Washington DC

Since NASA put its Terrestrial Planet Finder (TPF) missions on indefinite hold earlier this year, researchers have proposed at least four alternative and much cheaper spacecraft that could capture starlight reflected from other worlds beyond our Solar System.

The proposals range from using a giant shield placed 1.5 million kilometres from Earth, as suggested by Webster Cash of the University of Colorado, Boulder, in this week's Nature (see page 51), to telescopes with unusual mirrors and finely engineered cameras. The missions have been proposed to NASA's Discovery programme, which caps the costs of its projects at US$425 million — about a tenth of the cost of NASA's successor to Hubble, the James Webb Space Telescope (JWST).

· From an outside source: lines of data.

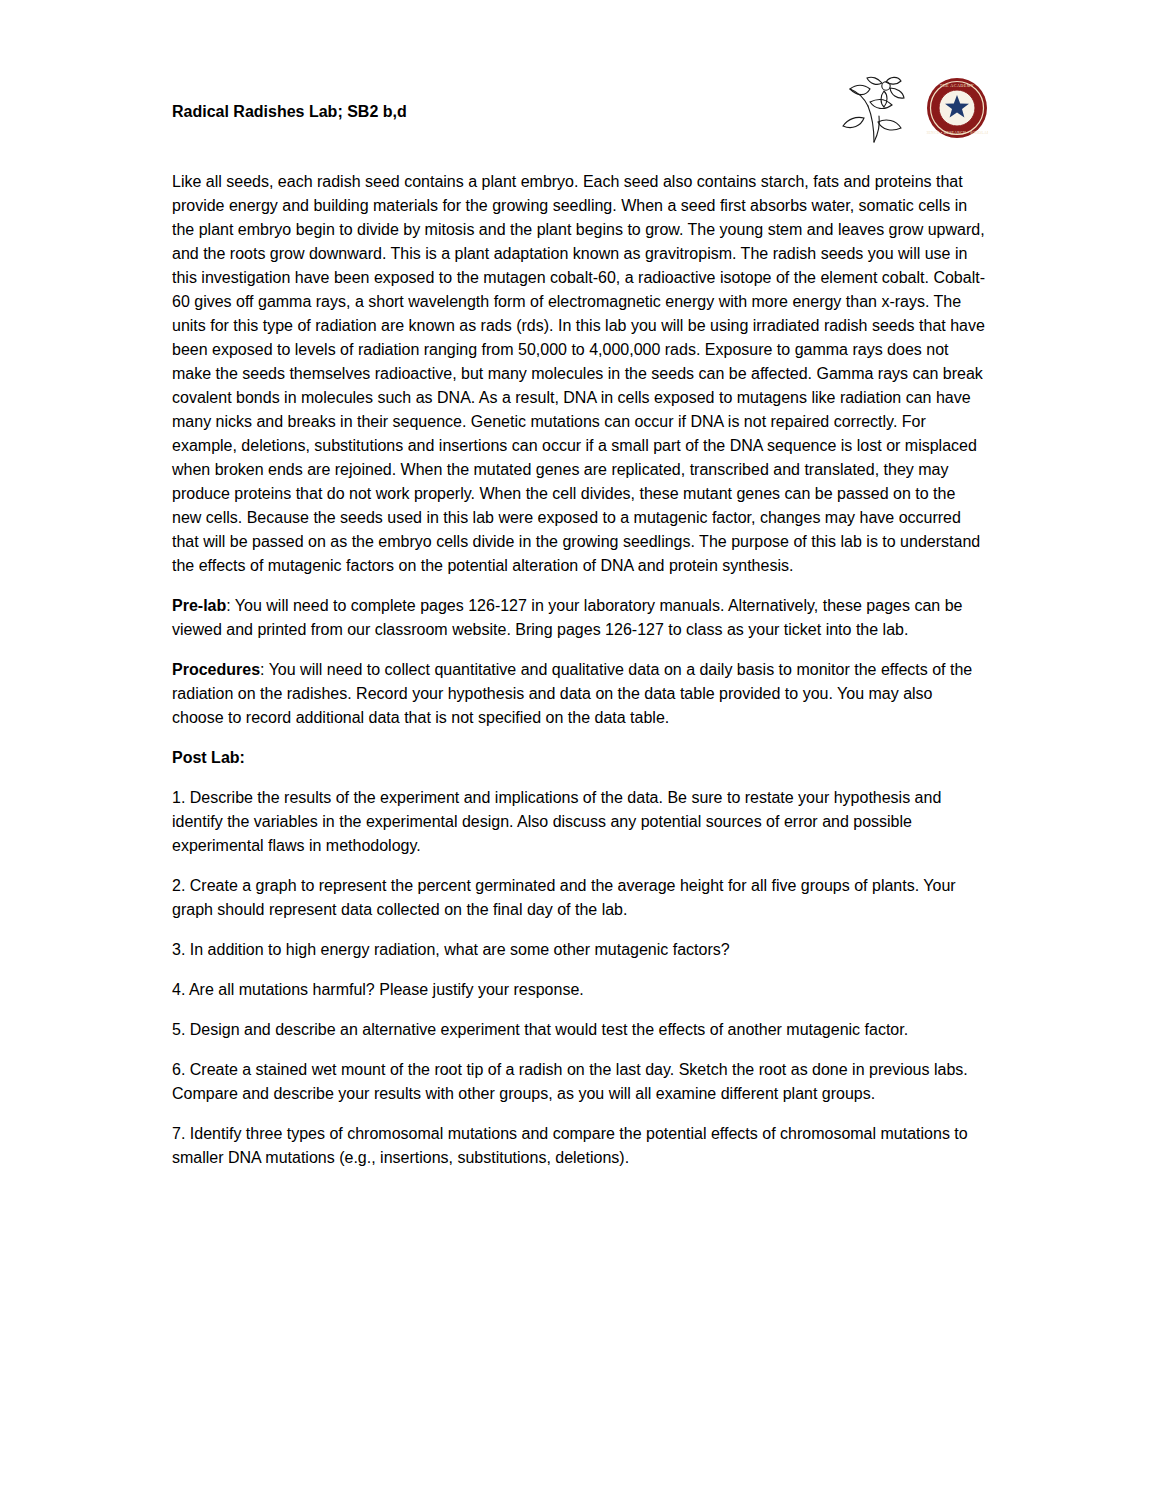THE ACADEMY SCIENCE • RESEARCH • SCHOLARS
Radical Radishes Lab; SB2 b,d
Like all seeds, each radish seed contains a plant embryo. Each seed also contains starch, fats and proteins that provide energy and building materials for the growing seedling. When a seed first absorbs water, somatic cells in the plant embryo begin to divide by mitosis and the plant begins to grow. The young stem and leaves grow upward, and the roots grow downward. This is a plant adaptation known as gravitropism. The radish seeds you will use in this investigation have been exposed to the mutagen cobalt-60, a radioactive isotope of the element cobalt. Cobalt-60 gives off gamma rays, a short wavelength form of electromagnetic energy with more energy than x-rays. The units for this type of radiation are known as rads (rds). In this lab you will be using irradiated radish seeds that have been exposed to levels of radiation ranging from 50,000 to 4,000,000 rads. Exposure to gamma rays does not make the seeds themselves radioactive, but many molecules in the seeds can be affected. Gamma rays can break covalent bonds in molecules such as DNA. As a result, DNA in cells exposed to mutagens like radiation can have many nicks and breaks in their sequence. Genetic mutations can occur if DNA is not repaired correctly. For example, deletions, substitutions and insertions can occur if a small part of the DNA sequence is lost or misplaced when broken ends are rejoined. When the mutated genes are replicated, transcribed and translated, they may produce proteins that do not work properly. When the cell divides, these mutant genes can be passed on to the new cells. Because the seeds used in this lab were exposed to a mutagenic factor, changes may have occurred that will be passed on as the embryo cells divide in the growing seedlings. The purpose of this lab is to understand the effects of mutagenic factors on the potential alteration of DNA and protein synthesis.
Pre-lab: You will need to complete pages 126-127 in your laboratory manuals. Alternatively, these pages can be viewed and printed from our classroom website. Bring pages 126-127 to class as your ticket into the lab.
Procedures: You will need to collect quantitative and qualitative data on a daily basis to monitor the effects of the radiation on the radishes. Record your hypothesis and data on the data table provided to you. You may also choose to record additional data that is not specified on the data table.
Post Lab:
1. Describe the results of the experiment and implications of the data. Be sure to restate your hypothesis and identify the variables in the experimental design. Also discuss any potential sources of error and possible experimental flaws in methodology.
2. Create a graph to represent the percent germinated and the average height for all five groups of plants. Your graph should represent data collected on the final day of the lab.
3. In addition to high energy radiation, what are some other mutagenic factors?
4. Are all mutations harmful? Please justify your response.
5. Design and describe an alternative experiment that would test the effects of another mutagenic factor.
6. Create a stained wet mount of the root tip of a radish on the last day. Sketch the root as done in previous labs. Compare and describe your results with other groups, as you will all examine different plant groups.
7. Identify three types of chromosomal mutations and compare the potential effects of chromosomal mutations to smaller DNA mutations (e.g., insertions, substitutions, deletions).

“The field is more alive than ever,” says Alan Boss, a planetary modeller at the Carnegie Institution of Washington.

Astronomers have indirectly detected 194 extrasolar planets so far, all from the ground, by watching the behaviour of their parent stars. But for direct detection, and to stand a chance of studying the planets detected, orbit is the place to be.

Hope is growing that Earth-like planets beyond our Solar System might be detected by new methods. Credit: NASA/ESA/G. BACON (STSCI)

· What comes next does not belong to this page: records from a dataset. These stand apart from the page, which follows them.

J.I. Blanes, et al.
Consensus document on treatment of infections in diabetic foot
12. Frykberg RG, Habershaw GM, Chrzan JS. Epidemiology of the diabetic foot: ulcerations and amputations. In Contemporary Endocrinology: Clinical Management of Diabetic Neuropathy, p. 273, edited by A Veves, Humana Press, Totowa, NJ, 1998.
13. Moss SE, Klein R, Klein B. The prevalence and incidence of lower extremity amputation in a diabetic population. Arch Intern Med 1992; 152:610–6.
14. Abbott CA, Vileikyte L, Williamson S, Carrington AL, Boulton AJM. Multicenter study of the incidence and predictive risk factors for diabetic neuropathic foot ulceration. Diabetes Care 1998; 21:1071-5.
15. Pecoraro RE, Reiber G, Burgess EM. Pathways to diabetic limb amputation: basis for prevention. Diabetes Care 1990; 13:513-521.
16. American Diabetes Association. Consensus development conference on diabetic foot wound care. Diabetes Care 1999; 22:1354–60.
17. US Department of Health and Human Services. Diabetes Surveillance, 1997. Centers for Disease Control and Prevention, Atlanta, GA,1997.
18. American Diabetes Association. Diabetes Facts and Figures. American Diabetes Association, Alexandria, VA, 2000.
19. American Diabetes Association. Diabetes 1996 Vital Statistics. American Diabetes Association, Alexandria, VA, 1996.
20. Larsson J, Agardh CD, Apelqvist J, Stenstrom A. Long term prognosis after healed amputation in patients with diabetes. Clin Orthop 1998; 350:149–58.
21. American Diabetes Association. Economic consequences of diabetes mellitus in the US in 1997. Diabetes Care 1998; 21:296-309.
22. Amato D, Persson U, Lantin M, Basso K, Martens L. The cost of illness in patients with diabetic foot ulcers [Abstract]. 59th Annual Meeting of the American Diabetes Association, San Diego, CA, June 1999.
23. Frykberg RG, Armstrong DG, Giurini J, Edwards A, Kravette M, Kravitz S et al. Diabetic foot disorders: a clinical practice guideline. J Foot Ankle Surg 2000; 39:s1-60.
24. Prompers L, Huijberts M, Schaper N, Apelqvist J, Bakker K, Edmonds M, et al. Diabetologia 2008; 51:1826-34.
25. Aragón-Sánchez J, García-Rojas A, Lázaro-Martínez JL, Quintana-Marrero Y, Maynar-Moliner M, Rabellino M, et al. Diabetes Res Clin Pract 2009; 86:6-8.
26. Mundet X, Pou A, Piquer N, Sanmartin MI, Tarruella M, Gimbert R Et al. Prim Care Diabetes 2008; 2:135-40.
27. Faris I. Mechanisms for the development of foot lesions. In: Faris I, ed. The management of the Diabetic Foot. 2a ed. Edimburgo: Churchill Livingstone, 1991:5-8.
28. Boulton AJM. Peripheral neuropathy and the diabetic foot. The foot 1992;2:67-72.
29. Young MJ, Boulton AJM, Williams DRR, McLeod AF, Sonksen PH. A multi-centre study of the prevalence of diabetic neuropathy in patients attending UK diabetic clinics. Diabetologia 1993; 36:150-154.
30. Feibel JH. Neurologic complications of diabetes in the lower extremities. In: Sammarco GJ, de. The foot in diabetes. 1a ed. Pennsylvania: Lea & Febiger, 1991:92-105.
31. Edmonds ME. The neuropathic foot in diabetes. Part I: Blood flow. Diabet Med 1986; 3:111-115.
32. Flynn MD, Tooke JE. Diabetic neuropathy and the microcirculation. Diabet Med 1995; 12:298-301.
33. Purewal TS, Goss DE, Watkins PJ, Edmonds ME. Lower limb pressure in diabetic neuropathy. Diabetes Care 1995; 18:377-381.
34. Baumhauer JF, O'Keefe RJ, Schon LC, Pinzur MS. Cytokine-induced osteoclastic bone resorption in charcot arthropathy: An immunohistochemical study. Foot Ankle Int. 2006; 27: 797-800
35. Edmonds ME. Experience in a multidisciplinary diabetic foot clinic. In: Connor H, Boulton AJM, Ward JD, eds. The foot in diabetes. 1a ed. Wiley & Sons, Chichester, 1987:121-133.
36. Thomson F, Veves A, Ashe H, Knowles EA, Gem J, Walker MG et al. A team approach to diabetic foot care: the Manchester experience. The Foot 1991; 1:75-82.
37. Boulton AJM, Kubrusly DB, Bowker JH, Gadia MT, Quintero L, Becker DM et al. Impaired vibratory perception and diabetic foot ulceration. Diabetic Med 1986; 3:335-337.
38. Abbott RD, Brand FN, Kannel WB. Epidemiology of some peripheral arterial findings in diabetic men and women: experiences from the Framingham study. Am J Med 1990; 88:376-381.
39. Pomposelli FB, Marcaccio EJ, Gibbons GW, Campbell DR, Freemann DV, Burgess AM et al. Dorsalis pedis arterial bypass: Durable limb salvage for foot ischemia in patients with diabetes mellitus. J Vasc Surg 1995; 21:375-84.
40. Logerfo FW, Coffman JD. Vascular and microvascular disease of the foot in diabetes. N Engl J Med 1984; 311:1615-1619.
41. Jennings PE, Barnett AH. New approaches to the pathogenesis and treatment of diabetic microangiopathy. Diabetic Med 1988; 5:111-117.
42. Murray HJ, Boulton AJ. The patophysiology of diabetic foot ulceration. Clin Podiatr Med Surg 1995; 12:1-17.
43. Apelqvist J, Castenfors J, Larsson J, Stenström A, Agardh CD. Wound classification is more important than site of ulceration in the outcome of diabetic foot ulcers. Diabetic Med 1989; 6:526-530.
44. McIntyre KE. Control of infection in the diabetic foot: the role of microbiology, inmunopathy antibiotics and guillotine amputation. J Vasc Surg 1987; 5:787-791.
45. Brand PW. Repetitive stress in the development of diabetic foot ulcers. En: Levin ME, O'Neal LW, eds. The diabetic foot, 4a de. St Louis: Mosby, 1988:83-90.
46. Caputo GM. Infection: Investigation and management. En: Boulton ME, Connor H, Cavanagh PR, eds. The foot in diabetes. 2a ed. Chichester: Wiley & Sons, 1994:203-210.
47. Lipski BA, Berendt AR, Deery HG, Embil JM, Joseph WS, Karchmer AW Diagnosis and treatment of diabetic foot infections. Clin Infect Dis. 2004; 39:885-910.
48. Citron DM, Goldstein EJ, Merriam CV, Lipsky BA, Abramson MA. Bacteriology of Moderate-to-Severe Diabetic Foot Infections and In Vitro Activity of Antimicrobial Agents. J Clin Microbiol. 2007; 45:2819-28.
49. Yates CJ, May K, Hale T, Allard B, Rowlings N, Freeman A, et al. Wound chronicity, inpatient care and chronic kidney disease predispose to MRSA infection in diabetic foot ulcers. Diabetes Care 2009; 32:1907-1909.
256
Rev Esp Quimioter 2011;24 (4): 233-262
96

The TPF, which would cost much more than the JWST, consisted of two planet-spotting missions that would have picked up small fry the size of Earth. The mission was among the top recommendations of a 2000 National Research Council panel, and featured in President George W. Bush's vision for space exploration in 2004. But competing priorities caused the agency to decide that the TPF should be “deferred indefinitely” and to delay a smaller planet-hunting Space Interferometry Mission by three years (see Nature 439, 768–769; 200610.1038/439768a). A similarly ambitious European mission, Darwin, has a proposed launch date of 2015.

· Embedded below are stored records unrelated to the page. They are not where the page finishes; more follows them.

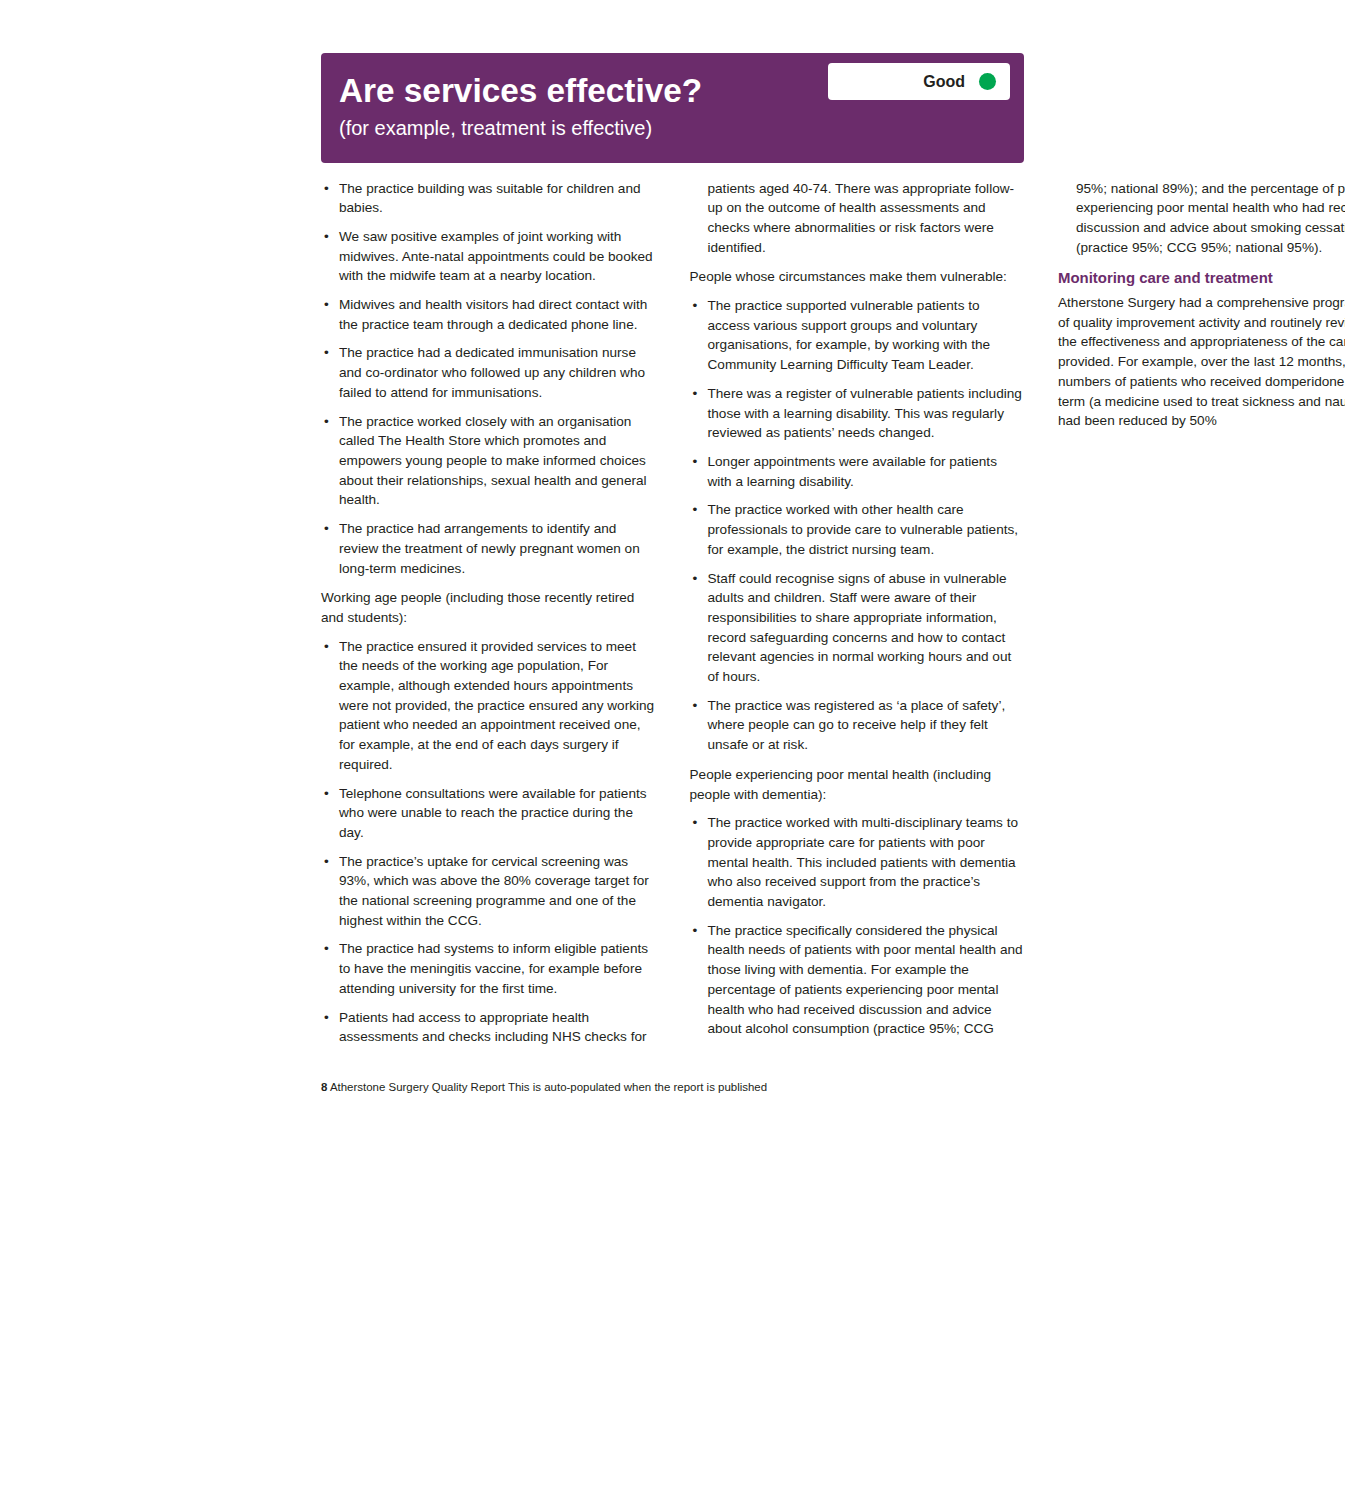Good
Are services effective?
(for example, treatment is effective)
The practice building was suitable for children and babies.
We saw positive examples of joint working with midwives. Ante-natal appointments could be booked with the midwife team at a nearby location.
Midwives and health visitors had direct contact with the practice team through a dedicated phone line.
The practice had a dedicated immunisation nurse and co-ordinator who followed up any children who failed to attend for immunisations.
The practice worked closely with an organisation called The Health Store which promotes and empowers young people to make informed choices about their relationships, sexual health and general health.
The practice had arrangements to identify and review the treatment of newly pregnant women on long-term medicines.
Working age people (including those recently retired and students):
The practice ensured it provided services to meet the needs of the working age population, For example, although extended hours appointments were not provided, the practice ensured any working patient who needed an appointment received one, for example, at the end of each days surgery if required.
Telephone consultations were available for patients who were unable to reach the practice during the day.
The practice’s uptake for cervical screening was 93%, which was above the 80% coverage target for the national screening programme and one of the highest within the CCG.
The practice had systems to inform eligible patients to have the meningitis vaccine, for example before attending university for the first time.
Patients had access to appropriate health assessments and checks including NHS checks for patients aged 40-74. There was appropriate follow-up on the outcome of health assessments and checks where abnormalities or risk factors were identified.
People whose circumstances make them vulnerable:
The practice supported vulnerable patients to access various support groups and voluntary organisations, for example, by working with the Community Learning Difficulty Team Leader.
There was a register of vulnerable patients including those with a learning disability. This was regularly reviewed as patients’ needs changed.
Longer appointments were available for patients with a learning disability.
The practice worked with other health care professionals to provide care to vulnerable patients, for example, the district nursing team.
Staff could recognise signs of abuse in vulnerable adults and children. Staff were aware of their responsibilities to share appropriate information, record safeguarding concerns and how to contact relevant agencies in normal working hours and out of hours.
The practice was registered as ‘a place of safety’, where people can go to receive help if they felt unsafe or at risk.
People experiencing poor mental health (including people with dementia):
The practice worked with multi-disciplinary teams to provide appropriate care for patients with poor mental health. This included patients with dementia who also received support from the practice’s dementia navigator.
The practice specifically considered the physical health needs of patients with poor mental health and those living with dementia. For example the percentage of patients experiencing poor mental health who had received discussion and advice about alcohol consumption (practice 95%; CCG 95%; national 89%); and the percentage of patients experiencing poor mental health who had received discussion and advice about smoking cessation (practice 95%; CCG 95%; national 95%).
Monitoring care and treatment
Atherstone Surgery had a comprehensive programme of quality improvement activity and routinely reviewed the effectiveness and appropriateness of the care provided. For example, over the last 12 months, the numbers of patients who received domperidone long-term (a medicine used to treat sickness and nausea) had been reduced by 50%
8 Atherstone Surgery Quality Report This is auto-populated when the report is published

But researchers are increasingly optimistic that they can glimpse an alien planet through other methods.

Cash's scheme is to place a specially designed piece of black plastic-bag-like material, 30–50 metres in diameter, between the JWST and a target star, allowing the scope to pick up the faint light of orbiting planets. The shield would have to be about 40,000 kilometres from the telescope — itself around 1.5 million kilometres from Earth — and designed in a distinctive petal shape so that starlight leaking around the edges doesn't drown out the planets. It would have to be able to relocate over great distances to interpose itself between the JWST and various different stars, making it little more than a “big fuel tank with a hefty bag attached”, Cash says. But he thinks it could reveal Earth-sized planets around nearby stars.

NASA is now considering Cash's scheme, along with several other ideas, as possible Discovery missions. “In the past five years, there's been an exponential growth in concepts,” says Olivier Guyon, an astronomer at the Subaru telescope on Mauna Kea, Hawaii. Guyon has his own application in with NASA for a 1.2-metre space telescope, which would have a configuration of aspherical mirrors that cut down the light from a star enough to directly observe Jupiter-like planets in nearby systems.

If we were relying solely on NASA space missions, the field would have screeched to a halt.

Other teams from NASA laboratories have their own ideas. The Eclipse mission from the Jet Propulsion Laboratory in Pasadena, California, would use an advanced camera to screen out starlight, while the EPIC mission from the Goddard Space Flight Center in Greenbelt, Maryland, would use interfero-metry to cancel out starlight, leaving dimmer planets visible. Richard Lyon, EPIC's project scientist at Goddard, says that if his team does not win funding this autumn, they might be able to make the mission even cheaper by shrinking the telescope to fit inside a 1.5-metre-long tube just 45 centimetres in diam-eter. But a telescope that small, he notes, would have to stare at a single star for almost a year before gathering enough light to detect a planet.

It's not certain that any of these missions will reach space, says Boss. Because of cutbacks to NASA's science budget, researchers must apply for grants for these missions through the Discovery programme, which is normally reserved for missions within our Solar System. Only one such project — the Kepler mission to search for Earth-sized planets eclipsing distant stars — has won funding that way. Kepler, a 1.4-metre telescope, is set to launch in 2008.

Now TPF itself may have been granted a small reprieve, according to Charles Beichman, the mission's project scientist at the Jet Propulsion Laboratory. A congressional budget committee has tentatively earmarked $10 million for the programme, after the president's budget request earlier this year would have wiped it out completely. If finalized, the money would keep the mission on life support. “But it's clear that the TPF is going to be a long time in the future,” says Beichman.

Meanwhile, several ground-based searches are in the planning stages or under way. And in October, the French space agency plans to launch a 30-centimetre space telescope called Corot, with a mission similar to Kepler's. “If we were relying solely on [approved] NASA space missions, the field would have screeched to a halt,” says Boss. “But thank God we're not.”